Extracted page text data
|---|

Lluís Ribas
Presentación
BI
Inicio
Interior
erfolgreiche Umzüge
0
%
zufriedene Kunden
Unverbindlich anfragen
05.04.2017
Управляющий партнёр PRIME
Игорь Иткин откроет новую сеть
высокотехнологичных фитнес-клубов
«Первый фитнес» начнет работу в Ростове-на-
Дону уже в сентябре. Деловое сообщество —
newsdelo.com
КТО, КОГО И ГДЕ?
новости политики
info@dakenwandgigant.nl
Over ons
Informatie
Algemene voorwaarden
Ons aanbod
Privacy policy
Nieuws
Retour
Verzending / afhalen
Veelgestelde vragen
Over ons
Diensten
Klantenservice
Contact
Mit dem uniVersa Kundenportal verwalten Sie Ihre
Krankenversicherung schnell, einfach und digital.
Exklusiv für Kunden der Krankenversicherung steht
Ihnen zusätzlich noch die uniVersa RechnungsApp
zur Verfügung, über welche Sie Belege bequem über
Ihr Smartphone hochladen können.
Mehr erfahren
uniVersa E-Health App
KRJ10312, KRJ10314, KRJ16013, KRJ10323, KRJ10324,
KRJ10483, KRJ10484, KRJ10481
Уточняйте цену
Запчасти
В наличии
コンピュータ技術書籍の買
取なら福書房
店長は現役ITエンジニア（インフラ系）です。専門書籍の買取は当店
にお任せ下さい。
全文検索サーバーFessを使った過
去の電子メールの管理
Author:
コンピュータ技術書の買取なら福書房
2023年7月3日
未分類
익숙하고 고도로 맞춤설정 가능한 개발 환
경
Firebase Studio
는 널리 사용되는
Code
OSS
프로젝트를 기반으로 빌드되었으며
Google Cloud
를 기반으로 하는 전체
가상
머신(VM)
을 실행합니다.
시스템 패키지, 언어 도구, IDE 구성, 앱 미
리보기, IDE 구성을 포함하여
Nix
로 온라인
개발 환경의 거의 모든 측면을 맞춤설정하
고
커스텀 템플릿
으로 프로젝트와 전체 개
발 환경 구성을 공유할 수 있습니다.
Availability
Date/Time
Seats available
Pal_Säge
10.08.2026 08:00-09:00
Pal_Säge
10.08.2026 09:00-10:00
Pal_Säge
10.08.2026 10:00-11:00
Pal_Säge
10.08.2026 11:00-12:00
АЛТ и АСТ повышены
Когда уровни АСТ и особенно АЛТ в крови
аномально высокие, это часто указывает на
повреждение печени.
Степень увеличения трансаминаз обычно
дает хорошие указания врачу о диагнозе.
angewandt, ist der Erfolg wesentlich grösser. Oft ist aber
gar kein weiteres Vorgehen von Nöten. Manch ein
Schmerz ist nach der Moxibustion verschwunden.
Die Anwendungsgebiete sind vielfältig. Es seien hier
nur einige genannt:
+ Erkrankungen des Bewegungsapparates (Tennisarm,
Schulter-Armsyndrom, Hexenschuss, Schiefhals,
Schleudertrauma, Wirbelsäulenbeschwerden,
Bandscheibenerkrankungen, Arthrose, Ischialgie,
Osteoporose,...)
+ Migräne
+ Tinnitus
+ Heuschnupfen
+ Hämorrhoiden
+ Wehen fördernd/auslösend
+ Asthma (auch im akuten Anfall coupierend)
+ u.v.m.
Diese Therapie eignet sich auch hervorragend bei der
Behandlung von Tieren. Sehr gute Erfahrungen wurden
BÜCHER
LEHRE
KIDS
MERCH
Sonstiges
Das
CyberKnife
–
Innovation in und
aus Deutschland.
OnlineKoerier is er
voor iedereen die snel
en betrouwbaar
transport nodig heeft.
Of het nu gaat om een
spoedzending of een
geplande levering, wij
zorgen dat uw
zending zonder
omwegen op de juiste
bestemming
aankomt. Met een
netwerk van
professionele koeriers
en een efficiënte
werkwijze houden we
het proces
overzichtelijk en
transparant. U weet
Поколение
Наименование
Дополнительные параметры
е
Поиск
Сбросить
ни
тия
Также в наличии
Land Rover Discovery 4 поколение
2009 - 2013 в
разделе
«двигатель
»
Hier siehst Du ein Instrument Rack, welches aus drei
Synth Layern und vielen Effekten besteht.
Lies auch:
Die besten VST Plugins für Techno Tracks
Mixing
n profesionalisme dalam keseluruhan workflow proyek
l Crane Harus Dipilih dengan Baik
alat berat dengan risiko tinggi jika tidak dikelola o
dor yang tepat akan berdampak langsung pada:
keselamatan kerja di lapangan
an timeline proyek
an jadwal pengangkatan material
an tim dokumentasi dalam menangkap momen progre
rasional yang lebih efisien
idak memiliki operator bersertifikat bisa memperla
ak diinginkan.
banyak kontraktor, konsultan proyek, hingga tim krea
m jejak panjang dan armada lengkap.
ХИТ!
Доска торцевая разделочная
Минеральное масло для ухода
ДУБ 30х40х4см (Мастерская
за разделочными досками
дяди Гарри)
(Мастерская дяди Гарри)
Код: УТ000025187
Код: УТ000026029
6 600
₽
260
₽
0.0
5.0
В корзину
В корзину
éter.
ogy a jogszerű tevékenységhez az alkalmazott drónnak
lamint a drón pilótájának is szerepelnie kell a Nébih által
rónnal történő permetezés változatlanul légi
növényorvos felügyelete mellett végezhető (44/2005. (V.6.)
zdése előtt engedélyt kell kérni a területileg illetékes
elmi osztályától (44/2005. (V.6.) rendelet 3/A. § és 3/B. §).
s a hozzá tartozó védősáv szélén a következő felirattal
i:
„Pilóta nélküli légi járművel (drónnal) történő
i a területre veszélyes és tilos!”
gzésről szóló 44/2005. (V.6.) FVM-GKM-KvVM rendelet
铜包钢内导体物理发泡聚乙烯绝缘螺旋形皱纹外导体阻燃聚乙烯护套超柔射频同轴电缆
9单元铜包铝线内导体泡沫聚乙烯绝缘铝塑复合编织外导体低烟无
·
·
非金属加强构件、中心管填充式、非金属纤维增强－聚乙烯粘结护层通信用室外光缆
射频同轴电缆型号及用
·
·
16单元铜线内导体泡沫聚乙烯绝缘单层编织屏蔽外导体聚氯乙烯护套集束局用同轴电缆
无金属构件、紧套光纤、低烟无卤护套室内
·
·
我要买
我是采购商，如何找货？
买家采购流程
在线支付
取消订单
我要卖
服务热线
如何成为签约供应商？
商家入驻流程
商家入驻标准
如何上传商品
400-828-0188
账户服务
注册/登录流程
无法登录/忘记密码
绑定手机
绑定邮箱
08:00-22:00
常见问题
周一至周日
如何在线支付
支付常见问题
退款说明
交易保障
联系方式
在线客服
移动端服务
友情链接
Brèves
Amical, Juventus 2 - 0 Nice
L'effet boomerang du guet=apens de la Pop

|---|

WHAT YOU ARE ASKED TO DO –
For every record above, print an exact copy.

ANSWER TO THIS EXERCISE –
Lluís Ribas
Presentación
BI
Inicio
Interior
erfolgreiche Umzüge
0
%
zufriedene Kunden
Unverbindlich anfragen
05.04.2017
Управляющий партнёр PRIME
Игорь Иткин откроет новую сеть
высокотехнологичных фитнес-клубов
«Первый фитнес» начнет работу в Ростове-на-
Дону уже в сентябре. Деловое сообщество —
newsdelo.com
КТО, КОГО И ГДЕ?
новости политики
info@dakenwandgigant.nl
Over ons
Informatie
Algemene voorwaarden
Ons aanbod
Privacy policy
Nieuws
Retour
Verzending / afhalen
Veelgestelde vragen
Over ons
Diensten
Klantenservice
Contact
Mit dem uniVersa Kundenportal verwalten Sie Ihre
Krankenversicherung schnell, einfach und digital.
Exklusiv für Kunden der Krankenversicherung steht
Ihnen zusätzlich noch die uniVersa RechnungsApp
zur Verfügung, über welche Sie Belege bequem über
Ihr Smartphone hochladen können.
Mehr erfahren
uniVersa E-Health App
KRJ10312, KRJ10314, KRJ16013, KRJ10323, KRJ10324,
KRJ10483, KRJ10484, KRJ10481
Уточняйте цену
Запчасти
В наличии
コンピュータ技術書籍の買
取なら福書房
店長は現役ITエンジニア（インフラ系）です。専門書籍の買取は当店
にお任せ下さい。
全文検索サーバーFessを使った過
去の電子メールの管理
Author:
コンピュータ技術書の買取なら福書房
2023年7月3日
未分類
익숙하고 고도로 맞춤설정 가능한 개발 환
경
Firebase Studio
는 널리 사용되는
Code
OSS
프로젝트를 기반으로 빌드되었으며
Google Cloud
를 기반으로 하는 전체
가상
머신(VM)
을 실행합니다.
시스템 패키지, 언어 도구, IDE 구성, 앱 미
리보기, IDE 구성을 포함하여
Nix
로 온라인
개발 환경의 거의 모든 측면을 맞춤설정하
고
커스텀 템플릿
으로 프로젝트와 전체 개
발 환경 구성을 공유할 수 있습니다.
Availability
Date/Time
Seats available
Pal_Säge
10.08.2026 08:00-09:00
Pal_Säge
10.08.2026 09:00-10:00
Pal_Säge
10.08.2026 10:00-11:00
Pal_Säge
10.08.2026 11:00-12:00
АЛТ и АСТ повышены
Когда уровни АСТ и особенно АЛТ в крови
аномально высокие, это часто указывает на
повреждение печени.
Степень увеличения трансаминаз обычно
дает хорошие указания врачу о диагнозе.
angewandt, ist der Erfolg wesentlich grösser. Oft ist aber
gar kein weiteres Vorgehen von Nöten. Manch ein
Schmerz ist nach der Moxibustion verschwunden.
Die Anwendungsgebiete sind vielfältig. Es seien hier
nur einige genannt:
+ Erkrankungen des Bewegungsapparates (Tennisarm,
Schulter-Armsyndrom, Hexenschuss, Schiefhals,
Schleudertrauma, Wirbelsäulenbeschwerden,
Bandscheibenerkrankungen, Arthrose, Ischialgie,
Osteoporose,...)
+ Migräne
+ Tinnitus
+ Heuschnupfen
+ Hämorrhoiden
+ Wehen fördernd/auslösend
+ Asthma (auch im akuten Anfall coupierend)
+ u.v.m.
Diese Therapie eignet sich auch hervorragend bei der
Behandlung von Tieren. Sehr gute Erfahrungen wurden
BÜCHER
LEHRE
KIDS
MERCH
Sonstiges
Das
CyberKnife
–
Innovation in und
aus Deutschland.
OnlineKoerier is er
voor iedereen die snel
en betrouwbaar
transport nodig heeft.
Of het nu gaat om een
spoedzending of een
geplande levering, wij
zorgen dat uw
zending zonder
omwegen op de juiste
bestemming
aankomt. Met een
netwerk van
professionele koeriers
en een efficiënte
werkwijze houden we
het proces
overzichtelijk en
transparant. U weet
Поколение
Наименование
Дополнительные параметры
е
Поиск
Сбросить
ни
тия
Также в наличии
Land Rover Discovery 4 поколение
2009 - 2013 в
разделе
«двигатель
»
Hier siehst Du ein Instrument Rack, welches aus drei
Synth Layern und vielen Effekten besteht.
Lies auch:
Die besten VST Plugins für Techno Tracks
Mixing
n profesionalisme dalam keseluruhan workflow proyek
l Crane Harus Dipilih dengan Baik
alat berat dengan risiko tinggi jika tidak dikelola o
dor yang tepat akan berdampak langsung pada:
keselamatan kerja di lapangan
an timeline proyek
an jadwal pengangkatan material
an tim dokumentasi dalam menangkap momen progre
rasional yang lebih efisien
idak memiliki operator bersertifikat bisa memperla
ak diinginkan.
banyak kontraktor, konsultan proyek, hingga tim krea
m jejak panjang dan armada lengkap.
ХИТ!
Доска торцевая разделочная
Минеральное масло для ухода
ДУБ 30х40х4см (Мастерская
за разделочными досками
дяди Гарри)
(Мастерская дяди Гарри)
Код: УТ000025187
Код: УТ000026029
6 600
₽
260
₽
0.0
5.0
В корзину
В корзину
éter.
ogy a jogszerű tevékenységhez az alkalmazott drónnak
lamint a drón pilótájának is szerepelnie kell a Nébih által
rónnal történő permetezés változatlanul légi
növényorvos felügyelete mellett végezhető (44/2005. (V.6.)
zdése előtt engedélyt kell kérni a területileg illetékes
elmi osztályától (44/2005. (V.6.) rendelet 3/A. § és 3/B. §).
s a hozzá tartozó védősáv szélén a következő felirattal
i:
„Pilóta nélküli légi járművel (drónnal) történő
i a területre veszélyes és tilos!”
gzésről szóló 44/2005. (V.6.) FVM-GKM-KvVM rendelet
铜包钢内导体物理发泡聚乙烯绝缘螺旋形皱纹外导体阻燃聚乙烯护套超柔射频同轴电缆
9单元铜包铝线内导体泡沫聚乙烯绝缘铝塑复合编织外导体低烟无
·
·
非金属加强构件、中心管填充式、非金属纤维增强－聚乙烯粘结护层通信用室外光缆
射频同轴电缆型号及用
·
·
16单元铜线内导体泡沫聚乙烯绝缘单层编织屏蔽外导体聚氯乙烯护套集束局用同轴电缆
无金属构件、紧套光纤、低烟无卤护套室内
·
·
我要买
我是采购商，如何找货？
买家采购流程
在线支付
取消订单
我要卖
服务热线
如何成为签约供应商？
商家入驻流程
商家入驻标准
如何上传商品
400-828-0188
账户服务
注册/登录流程
无法登录/忘记密码
绑定手机
绑定邮箱
08:00-22:00
常见问题
周一至周日
如何在线支付
支付常见问题
退款说明
交易保障
联系方式
在线客服
移动端服务
友情链接
Brèves
Amical, Juventus 2 - 0 Nice
L'effet boomerang du guet=apens de la Pop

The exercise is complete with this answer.